-- The input follows --

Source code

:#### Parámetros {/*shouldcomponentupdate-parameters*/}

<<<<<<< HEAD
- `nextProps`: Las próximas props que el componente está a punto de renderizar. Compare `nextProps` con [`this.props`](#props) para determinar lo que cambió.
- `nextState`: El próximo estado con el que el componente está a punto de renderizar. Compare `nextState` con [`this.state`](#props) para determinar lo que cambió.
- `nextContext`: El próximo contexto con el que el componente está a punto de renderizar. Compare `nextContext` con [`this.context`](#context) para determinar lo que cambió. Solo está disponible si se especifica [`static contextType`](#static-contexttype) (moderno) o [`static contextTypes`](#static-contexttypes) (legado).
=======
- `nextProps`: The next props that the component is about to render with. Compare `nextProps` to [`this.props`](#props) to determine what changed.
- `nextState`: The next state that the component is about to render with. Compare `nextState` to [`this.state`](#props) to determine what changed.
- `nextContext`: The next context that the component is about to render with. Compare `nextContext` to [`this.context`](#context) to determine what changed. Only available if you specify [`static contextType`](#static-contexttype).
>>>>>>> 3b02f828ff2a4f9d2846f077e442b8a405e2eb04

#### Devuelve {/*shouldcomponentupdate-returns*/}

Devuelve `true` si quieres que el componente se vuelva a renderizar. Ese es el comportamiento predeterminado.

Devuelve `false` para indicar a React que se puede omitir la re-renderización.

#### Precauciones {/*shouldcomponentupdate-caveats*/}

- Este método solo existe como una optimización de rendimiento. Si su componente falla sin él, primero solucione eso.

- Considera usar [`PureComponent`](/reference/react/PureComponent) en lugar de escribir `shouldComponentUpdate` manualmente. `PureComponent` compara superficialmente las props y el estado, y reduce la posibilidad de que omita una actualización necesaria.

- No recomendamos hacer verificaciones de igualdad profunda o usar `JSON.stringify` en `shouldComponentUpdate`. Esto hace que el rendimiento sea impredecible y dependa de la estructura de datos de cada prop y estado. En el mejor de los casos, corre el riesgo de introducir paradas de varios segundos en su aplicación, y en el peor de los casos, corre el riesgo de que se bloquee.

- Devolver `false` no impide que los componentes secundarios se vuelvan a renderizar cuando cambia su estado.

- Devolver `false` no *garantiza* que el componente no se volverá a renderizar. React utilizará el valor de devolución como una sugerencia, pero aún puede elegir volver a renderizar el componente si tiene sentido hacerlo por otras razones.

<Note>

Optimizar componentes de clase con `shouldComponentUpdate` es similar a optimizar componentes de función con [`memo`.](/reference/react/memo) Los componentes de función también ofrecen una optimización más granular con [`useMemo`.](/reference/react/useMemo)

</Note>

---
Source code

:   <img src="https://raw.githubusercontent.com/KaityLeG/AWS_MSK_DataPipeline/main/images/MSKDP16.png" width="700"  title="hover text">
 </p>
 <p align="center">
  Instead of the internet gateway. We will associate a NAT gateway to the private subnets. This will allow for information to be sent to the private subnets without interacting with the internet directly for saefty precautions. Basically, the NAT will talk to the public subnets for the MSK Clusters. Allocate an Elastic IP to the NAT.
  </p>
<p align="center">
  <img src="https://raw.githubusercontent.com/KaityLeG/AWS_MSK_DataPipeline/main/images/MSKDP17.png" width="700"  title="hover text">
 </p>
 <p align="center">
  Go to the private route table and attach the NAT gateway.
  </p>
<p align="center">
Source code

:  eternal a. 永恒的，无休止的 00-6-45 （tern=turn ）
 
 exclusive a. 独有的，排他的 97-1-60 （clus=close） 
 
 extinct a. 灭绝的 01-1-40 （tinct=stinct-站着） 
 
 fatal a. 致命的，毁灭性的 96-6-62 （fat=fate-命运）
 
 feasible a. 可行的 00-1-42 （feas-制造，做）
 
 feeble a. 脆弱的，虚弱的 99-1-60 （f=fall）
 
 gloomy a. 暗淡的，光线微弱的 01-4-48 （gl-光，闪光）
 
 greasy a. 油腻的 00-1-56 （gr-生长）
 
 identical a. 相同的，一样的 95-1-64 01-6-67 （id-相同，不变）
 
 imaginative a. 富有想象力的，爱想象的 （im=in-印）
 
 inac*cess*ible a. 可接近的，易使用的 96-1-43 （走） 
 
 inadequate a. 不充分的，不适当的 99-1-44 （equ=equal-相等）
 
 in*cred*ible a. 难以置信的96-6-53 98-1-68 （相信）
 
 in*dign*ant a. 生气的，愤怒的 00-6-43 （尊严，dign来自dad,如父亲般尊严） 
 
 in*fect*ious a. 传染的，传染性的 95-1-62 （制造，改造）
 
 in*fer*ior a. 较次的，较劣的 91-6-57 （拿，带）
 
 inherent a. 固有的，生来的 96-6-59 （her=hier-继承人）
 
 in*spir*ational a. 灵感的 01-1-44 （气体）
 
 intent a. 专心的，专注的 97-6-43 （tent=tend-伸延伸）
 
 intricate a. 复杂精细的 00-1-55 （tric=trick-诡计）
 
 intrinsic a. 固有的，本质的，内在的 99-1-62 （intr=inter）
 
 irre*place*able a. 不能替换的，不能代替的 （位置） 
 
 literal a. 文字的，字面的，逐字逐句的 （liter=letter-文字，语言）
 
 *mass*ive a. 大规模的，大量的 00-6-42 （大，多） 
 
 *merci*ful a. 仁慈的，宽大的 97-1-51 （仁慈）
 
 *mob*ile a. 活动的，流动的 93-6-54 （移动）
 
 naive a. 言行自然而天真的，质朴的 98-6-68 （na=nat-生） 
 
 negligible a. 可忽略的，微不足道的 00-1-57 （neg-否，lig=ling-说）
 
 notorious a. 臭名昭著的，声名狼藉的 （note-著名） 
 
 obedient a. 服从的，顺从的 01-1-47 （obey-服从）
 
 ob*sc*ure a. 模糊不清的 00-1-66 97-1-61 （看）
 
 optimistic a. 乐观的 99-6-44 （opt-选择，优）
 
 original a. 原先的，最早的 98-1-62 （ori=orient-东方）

-- The input concluded --

Exercise requirements
Set down, unchanged, the lines of the records that start at the line containing "仁慈的，宽大的 97-1-51 （仁慈）" and continue through the end of the records.

Task result
 *merci*ful a. 仁慈的，宽大的 97-1-51 （仁慈）
 
 *mob*ile a. 活动的，流动的 93-6-54 （移动）
 
 naive a. 言行自然而天真的，质朴的 98-6-68 （na=nat-生） 
 
 negligible a. 可忽略的，微不足道的 00-1-57 （neg-否，lig=ling-说）
 
 notorious a. 臭名昭著的，声名狼藉的 （note-著名） 
 
 obedient a. 服从的，顺从的 01-1-47 （obey-服从）
 
 ob*sc*ure a. 模糊不清的 00-1-66 97-1-61 （看）
 
 optimistic a. 乐观的 99-6-44 （opt-选择，优）
 
 original a. 原先的，最早的 98-1-62 （ori=orient-东方）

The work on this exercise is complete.